When Jean-Paul Belmondo passed away in September, few obituaries mentioned this dreamily downbeat drama, despite the participation of director Peter Brook (The Beggar's Opera) and actress Jeanne Moreau (Jules and Jim). Though the Cannes Film Festival named Moreau best actress in 1960, the movie didn't drum up much business when it opened in the States four years later. Furthermore, Belmondo would dismiss it, factors that may have contributed to its low profile.
If Belmondo found Brook's direction overly-precise, he convinces as Chauvin, an itinerant factory worker entranced by Moreau's Anne, the factory owner's lonely wife. If anything, his mercurial character isn't worlds away from the charismatic thief he played in Jean-Luc Godard's Breathless.
One day while attending her son's piano lesson, Anne hears a woman scream. Afterward, she heads to the café on the ground floor, where she witnesses the aftermath of a crime of passion: a lifeless body on the floor and a murderer in handcuffs.
From outside the café windows, Chauvin also watches the events unfold. The next day, Anne finds herself drawn to the scene of the crime where she meets Chauvin with whom she shares theories about why the young man killed his lover. As turns out, Chauvin has been watching Anne for a while, whereas she had never noticed him before. Their interest in the murder both incites and reflects their impossible predicament.
Over the next week, they meet at the café, in a forest, and in a town across the river. While wandering through an abandoned house as her son cavorts with other boys, Anne cautions her companion, "Summer never comes here, it's always windy." Whether she realizes it or not, she's describing her life, except instead of confessing their feelings for each other, the two continue to speculate about the murder that brought them together.
Later, when Anne presides over a Buñuelesque dinner at her palatial home, complete with eerily shiny seafood, she finds herself as out of step with the upper-class guests as with the café’s rough-hewn clientele. The film ends with the suggestion that Chauvin has woken Anne up from her bourgeois slumber, but that she still has a long way to go.
In adapting Marguerite Duras's novella, Brook draws on his theatrical background to emphasize their isolation from the larger community. In the abandoned house, Anne appears in the foreground while Chauvin appears in the background, more shadow than human, while in the forest, a key light illuminates their figures as the bare, towering trees fade into blackness.

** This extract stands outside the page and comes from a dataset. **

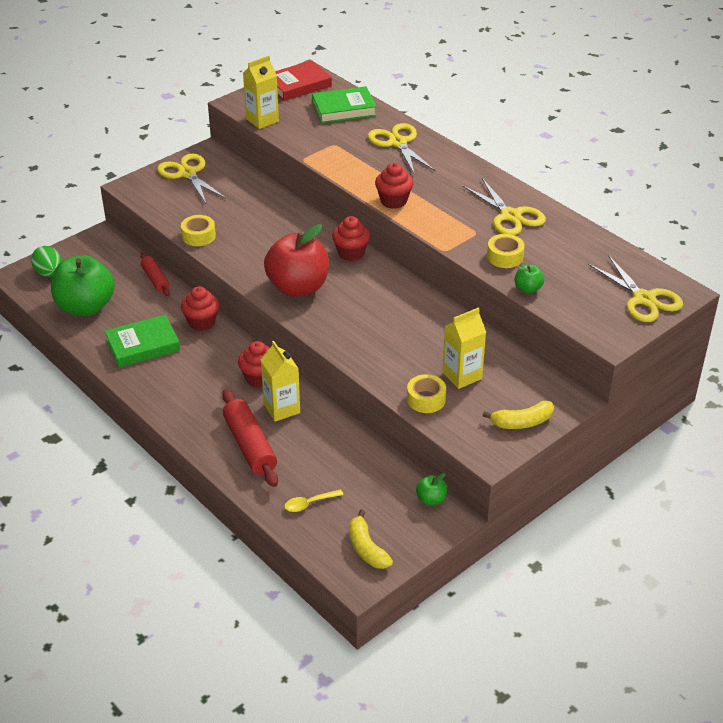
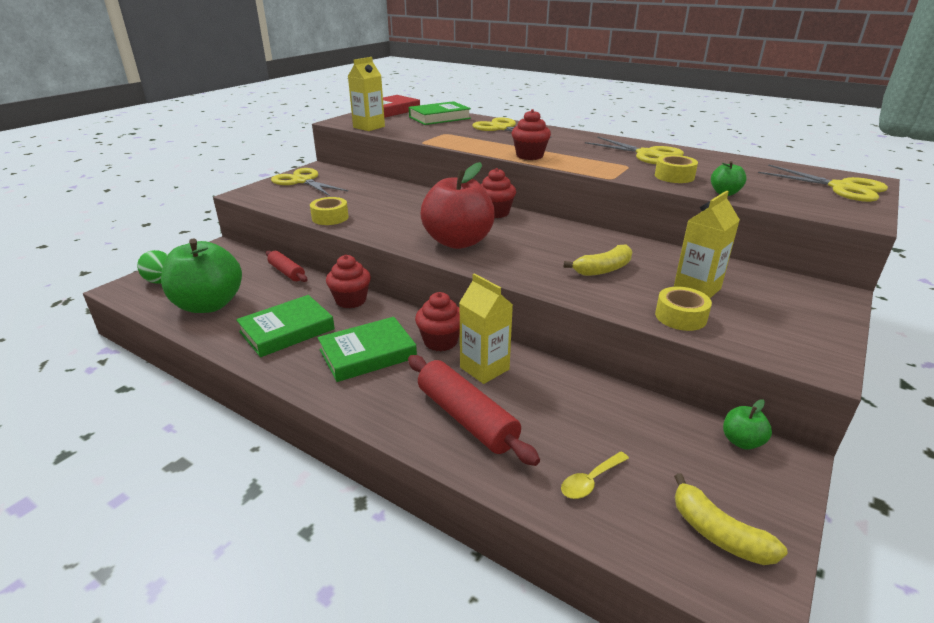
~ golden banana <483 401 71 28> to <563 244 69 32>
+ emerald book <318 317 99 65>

Though Brook hails from Britain, the film has the unhurried pace of an Alain Resnais or Michelangelo Antonioni mood piece. In filmmaker and archivist Daniel Kremer's detail-oriented commentary track, he makes a persuasive case for Seven Days… Seven Nights as an insightful work deserving of greater attention—even if it's precisely the kind of unhurried objet d'art that would encourage Belmondo to segue to more action-oriented fare in the ensuing years. Recommended.